A Fukushima la situazione, a quattro mesi dal terremoto e dallo tsunami, resta drammatica ed a dir poco critica. Il silenzio mediatico calato sull’incidente nucleare più grave avvenuto ai danni di una centrale atomica dopo Chernobyl non equivale purtroppo ad un superamento della crisi. Saranno necessari decenni prima che si arrivi al decommissionamento dell’impianto. Le cittadine intorno sono deserte, abbandonate in tutta fretta, lasciando la vita in sospeso, un cane ad aspettare un padrone che non tornerà, giocattoli preferiti radioattivi che non faranno più il sonno sereno di un bambino.
L’evacuazione per km intorno all’area, lontano da terreni, acque, aria, coltivazioni, case ed animali contaminati, ha salvato (almeno per ora) gli abitanti dall’esposizione a tassi di radiazioni elevati ma che succede a chi lavora nella centrale per cercare di ripristinare i livelli di sicurezza? La Reuters, tempo fa, raccolse la testimonianza di un dipendente a progetto che parlava di operai usa e getta stranieri fatti venire per aggirare le norme giapponesi troppo restrittive sulla sicurezza sul lavoro, assunti per risolvere situazioni critiche nelle centrali della Tepco.
Oggi parliamo di un caso completamente diverso ma che fa capire quanto una multinazionale possa essere infinitamente disumana ed appellarsi a cavilli di fronte alla morte di chi sta lottando per salvarle la faccia, mettendo a rischio la sua stessa vita. Nobukatsu Osumi ha sessant’anni quando muore d’infarto mentre si trova a lavoro, il 14 maggio scorso, nella centrale di Fukushima. Ci sono volute ben due ore per portarlo in ospedale! L’uomo faceva l’idraulico ed era originario di Omaezaki. Era stato inviato a Fukushima da un’azienda che collaborava con la Tokyo Electric Power per la risoluzione dell’emergenza.

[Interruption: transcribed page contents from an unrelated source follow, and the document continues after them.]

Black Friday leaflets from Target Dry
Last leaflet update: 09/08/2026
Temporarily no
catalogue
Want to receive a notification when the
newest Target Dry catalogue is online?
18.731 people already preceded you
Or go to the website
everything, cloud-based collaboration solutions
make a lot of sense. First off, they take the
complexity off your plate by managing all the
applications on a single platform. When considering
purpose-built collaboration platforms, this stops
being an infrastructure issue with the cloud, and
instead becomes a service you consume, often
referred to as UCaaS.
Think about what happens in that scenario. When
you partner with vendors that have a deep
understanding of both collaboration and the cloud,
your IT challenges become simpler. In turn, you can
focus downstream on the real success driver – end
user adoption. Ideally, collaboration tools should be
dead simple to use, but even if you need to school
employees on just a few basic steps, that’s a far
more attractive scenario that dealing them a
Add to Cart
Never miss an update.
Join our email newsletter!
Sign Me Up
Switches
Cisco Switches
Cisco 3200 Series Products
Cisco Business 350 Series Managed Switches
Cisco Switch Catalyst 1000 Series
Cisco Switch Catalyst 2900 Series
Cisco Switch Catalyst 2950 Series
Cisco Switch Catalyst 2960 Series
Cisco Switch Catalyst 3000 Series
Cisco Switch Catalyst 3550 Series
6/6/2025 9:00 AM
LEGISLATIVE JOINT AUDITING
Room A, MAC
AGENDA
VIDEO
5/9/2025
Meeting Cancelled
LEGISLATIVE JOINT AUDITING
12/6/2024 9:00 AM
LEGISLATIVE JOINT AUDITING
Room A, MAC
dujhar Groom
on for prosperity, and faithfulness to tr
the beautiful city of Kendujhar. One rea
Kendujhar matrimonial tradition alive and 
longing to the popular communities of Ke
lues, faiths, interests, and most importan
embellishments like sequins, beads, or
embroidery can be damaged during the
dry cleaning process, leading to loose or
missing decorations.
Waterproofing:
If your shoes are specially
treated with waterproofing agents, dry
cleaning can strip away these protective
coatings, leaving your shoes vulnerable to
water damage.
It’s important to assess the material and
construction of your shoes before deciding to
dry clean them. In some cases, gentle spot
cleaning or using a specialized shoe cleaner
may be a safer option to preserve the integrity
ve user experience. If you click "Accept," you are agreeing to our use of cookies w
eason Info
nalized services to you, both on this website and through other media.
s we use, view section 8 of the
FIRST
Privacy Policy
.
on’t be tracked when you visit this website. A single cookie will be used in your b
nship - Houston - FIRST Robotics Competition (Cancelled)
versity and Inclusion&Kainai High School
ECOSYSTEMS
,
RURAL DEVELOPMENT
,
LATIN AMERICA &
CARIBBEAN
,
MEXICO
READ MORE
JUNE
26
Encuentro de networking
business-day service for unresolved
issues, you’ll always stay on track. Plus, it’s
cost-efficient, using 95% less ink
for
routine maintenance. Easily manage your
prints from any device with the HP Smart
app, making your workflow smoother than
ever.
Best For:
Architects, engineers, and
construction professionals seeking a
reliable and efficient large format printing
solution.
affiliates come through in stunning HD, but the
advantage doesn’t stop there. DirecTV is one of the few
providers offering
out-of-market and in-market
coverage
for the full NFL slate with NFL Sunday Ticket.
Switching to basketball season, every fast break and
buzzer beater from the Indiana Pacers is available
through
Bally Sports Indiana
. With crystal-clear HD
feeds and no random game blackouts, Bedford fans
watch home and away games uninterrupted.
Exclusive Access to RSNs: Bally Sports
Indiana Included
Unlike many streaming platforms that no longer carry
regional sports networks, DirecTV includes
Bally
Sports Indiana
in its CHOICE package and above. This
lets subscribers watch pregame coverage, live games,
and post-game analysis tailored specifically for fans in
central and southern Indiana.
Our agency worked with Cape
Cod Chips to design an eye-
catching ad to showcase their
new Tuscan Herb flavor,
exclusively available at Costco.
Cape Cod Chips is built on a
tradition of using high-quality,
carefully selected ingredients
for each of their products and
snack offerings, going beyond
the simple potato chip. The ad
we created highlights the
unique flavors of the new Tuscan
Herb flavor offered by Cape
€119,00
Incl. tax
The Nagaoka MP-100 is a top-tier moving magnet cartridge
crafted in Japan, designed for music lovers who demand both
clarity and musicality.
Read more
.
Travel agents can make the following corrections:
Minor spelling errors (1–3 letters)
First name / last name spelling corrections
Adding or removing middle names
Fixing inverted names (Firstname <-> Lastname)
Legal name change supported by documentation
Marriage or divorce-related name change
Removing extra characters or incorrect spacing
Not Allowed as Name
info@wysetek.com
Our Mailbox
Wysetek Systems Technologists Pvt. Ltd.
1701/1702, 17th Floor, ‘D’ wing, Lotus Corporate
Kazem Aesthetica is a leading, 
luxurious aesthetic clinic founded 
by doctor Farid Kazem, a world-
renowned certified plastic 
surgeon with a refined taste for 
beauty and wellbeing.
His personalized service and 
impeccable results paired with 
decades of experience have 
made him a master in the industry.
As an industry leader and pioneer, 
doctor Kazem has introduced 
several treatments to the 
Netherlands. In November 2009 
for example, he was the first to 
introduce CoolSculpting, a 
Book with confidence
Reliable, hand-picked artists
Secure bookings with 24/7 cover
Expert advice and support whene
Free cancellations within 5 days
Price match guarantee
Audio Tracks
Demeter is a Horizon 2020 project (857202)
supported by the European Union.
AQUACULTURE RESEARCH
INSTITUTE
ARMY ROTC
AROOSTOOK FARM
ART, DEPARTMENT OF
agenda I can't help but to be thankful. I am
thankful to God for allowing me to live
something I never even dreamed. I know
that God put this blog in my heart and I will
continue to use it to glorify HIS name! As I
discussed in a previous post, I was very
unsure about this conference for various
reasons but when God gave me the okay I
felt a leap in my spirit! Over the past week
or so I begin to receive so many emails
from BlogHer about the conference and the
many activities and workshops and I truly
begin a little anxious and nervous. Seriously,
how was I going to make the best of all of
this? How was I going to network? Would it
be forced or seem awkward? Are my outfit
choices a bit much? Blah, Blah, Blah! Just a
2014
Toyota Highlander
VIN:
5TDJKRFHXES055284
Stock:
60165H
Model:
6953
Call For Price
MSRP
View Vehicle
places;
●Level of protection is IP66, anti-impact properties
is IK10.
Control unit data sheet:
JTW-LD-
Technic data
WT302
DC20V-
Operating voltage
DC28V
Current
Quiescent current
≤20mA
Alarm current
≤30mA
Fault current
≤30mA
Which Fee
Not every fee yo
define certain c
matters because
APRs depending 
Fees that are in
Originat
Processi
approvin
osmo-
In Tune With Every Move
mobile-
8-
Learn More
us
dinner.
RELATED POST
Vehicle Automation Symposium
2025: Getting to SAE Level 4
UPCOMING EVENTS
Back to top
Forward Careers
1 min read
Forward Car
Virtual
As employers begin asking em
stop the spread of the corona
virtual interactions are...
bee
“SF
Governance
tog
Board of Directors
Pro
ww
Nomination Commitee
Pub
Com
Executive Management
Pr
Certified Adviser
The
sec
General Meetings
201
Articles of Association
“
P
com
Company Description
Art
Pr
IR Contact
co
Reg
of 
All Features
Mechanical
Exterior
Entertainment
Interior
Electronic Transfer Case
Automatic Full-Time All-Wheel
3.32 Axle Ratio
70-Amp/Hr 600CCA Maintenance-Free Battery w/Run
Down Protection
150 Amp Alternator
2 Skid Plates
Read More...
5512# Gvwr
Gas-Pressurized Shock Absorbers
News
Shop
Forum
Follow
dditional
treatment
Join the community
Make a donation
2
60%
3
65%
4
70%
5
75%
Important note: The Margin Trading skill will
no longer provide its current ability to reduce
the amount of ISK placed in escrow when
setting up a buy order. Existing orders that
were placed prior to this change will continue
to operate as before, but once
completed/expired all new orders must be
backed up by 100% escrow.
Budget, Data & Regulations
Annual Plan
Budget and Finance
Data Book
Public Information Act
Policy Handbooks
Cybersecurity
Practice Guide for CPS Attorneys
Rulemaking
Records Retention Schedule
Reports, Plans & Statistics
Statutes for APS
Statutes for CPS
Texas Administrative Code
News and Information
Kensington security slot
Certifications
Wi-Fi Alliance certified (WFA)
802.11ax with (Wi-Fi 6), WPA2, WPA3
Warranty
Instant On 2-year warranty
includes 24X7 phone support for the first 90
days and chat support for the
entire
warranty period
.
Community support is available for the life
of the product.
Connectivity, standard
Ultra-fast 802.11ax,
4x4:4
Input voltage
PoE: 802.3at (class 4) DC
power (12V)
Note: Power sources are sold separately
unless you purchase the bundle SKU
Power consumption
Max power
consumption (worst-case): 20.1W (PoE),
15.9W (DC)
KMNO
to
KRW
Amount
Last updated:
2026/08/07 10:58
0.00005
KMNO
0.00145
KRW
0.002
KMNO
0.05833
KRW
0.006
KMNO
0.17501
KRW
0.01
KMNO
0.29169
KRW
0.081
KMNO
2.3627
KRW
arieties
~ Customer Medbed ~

La vedova non ha ottenuto il riconoscimento per la morte sul lavoro né alcun risarcimento sia da parte della Tepco che dalla compagnia assicurativa. L’infarto non è stato associato all’esposizione alle radiazioni, che per l’uomo tra l’altro pare essere stata minima. L’avvocato della donna non contesta tanto questo quanto piuttosto il trattamento freddo ricevuto dalla compagnia, un’azienda per la quale l’uomo stava lavorando al momento della morte, anche se non assunto direttamente.
Noboru Yanagisawa, docente di diritto del lavoro alla Yamaguchi University, spiega che la famiglia dell’uomo andrebbe risarcita perché non si può mai determinare con assoluta certezza che il decesso non sia stato influenzato dalle condizioni lavorative e che non ci siano stati dei ritardi nei soccorsi. Dalla morte di Osumi, la Tepco ha asssunto un medico a disposizione degli operai, ma non si sente in dovere di risarcire la vita dell’uomo. Un rifiuto che per la vedova del tecnico è inaccettabile, al punto che la donna annuncia battaglia per vedere riconosciuta la morte del marito come un incidente sul lavoro.